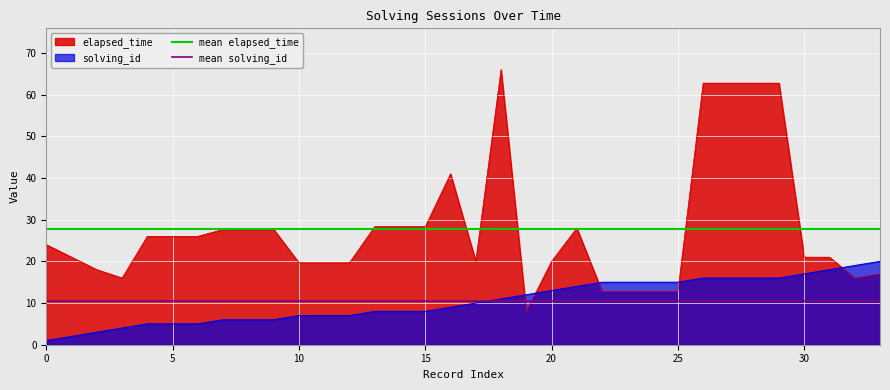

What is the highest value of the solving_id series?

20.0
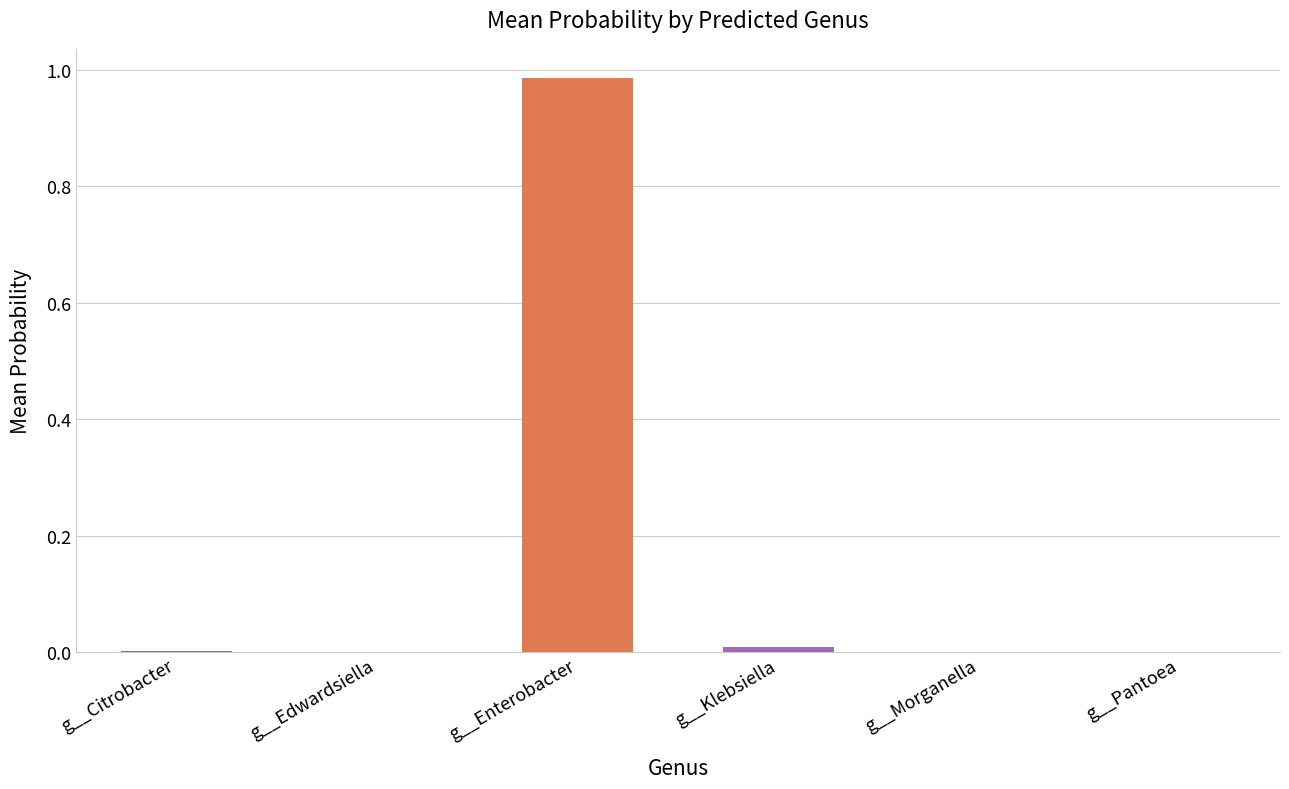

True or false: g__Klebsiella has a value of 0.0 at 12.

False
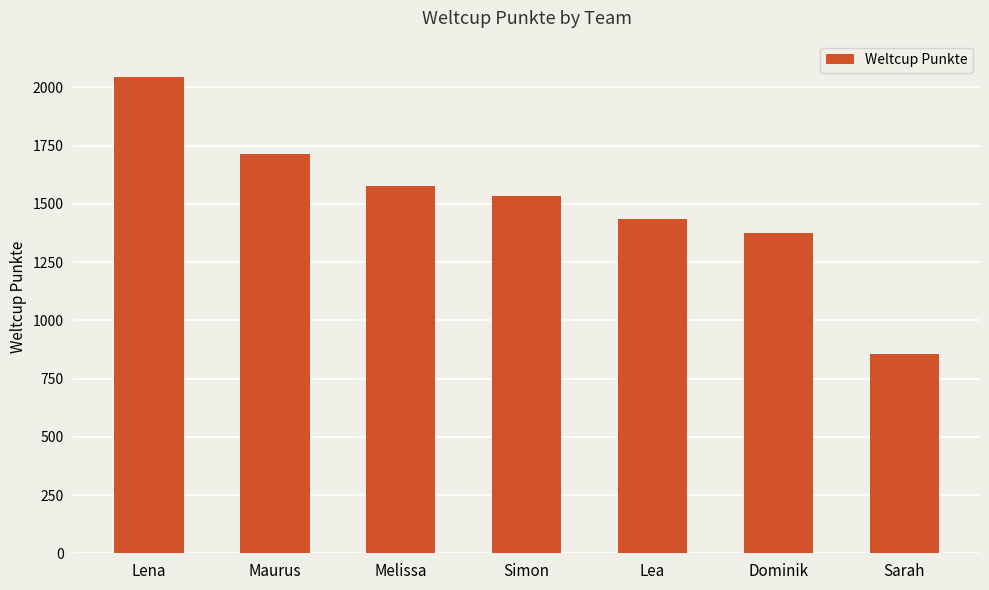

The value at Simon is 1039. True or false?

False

########################################

Pull the text from all three items word for word, and leave the pictures out.

What is the highest value of the solving_id series?

20.0

True or false: g__Klebsiella has a value of 0.0 at 12.

False

The value at Simon is 1039. True or false?

False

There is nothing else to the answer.